REQUIREMENT. Copy every line below precisely, leaving nothing out.
···
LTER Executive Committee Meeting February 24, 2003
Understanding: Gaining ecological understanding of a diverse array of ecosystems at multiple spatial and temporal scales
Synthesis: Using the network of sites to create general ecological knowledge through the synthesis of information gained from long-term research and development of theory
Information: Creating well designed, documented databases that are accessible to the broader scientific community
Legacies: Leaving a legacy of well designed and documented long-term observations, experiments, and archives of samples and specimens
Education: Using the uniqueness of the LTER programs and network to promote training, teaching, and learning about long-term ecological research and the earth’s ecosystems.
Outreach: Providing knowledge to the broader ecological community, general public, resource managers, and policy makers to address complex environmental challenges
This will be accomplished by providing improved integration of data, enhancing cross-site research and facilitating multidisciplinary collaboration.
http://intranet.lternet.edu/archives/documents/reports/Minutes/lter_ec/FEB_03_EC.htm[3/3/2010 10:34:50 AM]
···
SOLUTION FOR THIS PROBLEM.
LTER Executive Committee Meeting February 24, 2003
Understanding: Gaining ecological understanding of a diverse array of ecosystems at multiple spatial and temporal scales
Synthesis: Using the network of sites to create general ecological knowledge through the synthesis of information gained from long-term research and development of theory
Information: Creating well designed, documented databases that are accessible to the broader scientific community
Legacies: Leaving a legacy of well designed and documented long-term observations, experiments, and archives of samples and specimens
Education: Using the uniqueness of the LTER programs and network to promote training, teaching, and learning about long-term ecological research and the earth’s ecosystems.
Outreach: Providing knowledge to the broader ecological community, general public, resource managers, and policy makers to address complex environmental challenges
This will be accomplished by providing improved integration of data, enhancing cross-site research and facilitating multidisciplinary collaboration.
http://intranet.lternet.edu/archives/documents/reports/Minutes/lter_ec/FEB_03_EC.htm[3/3/2010 10:34:50 AM]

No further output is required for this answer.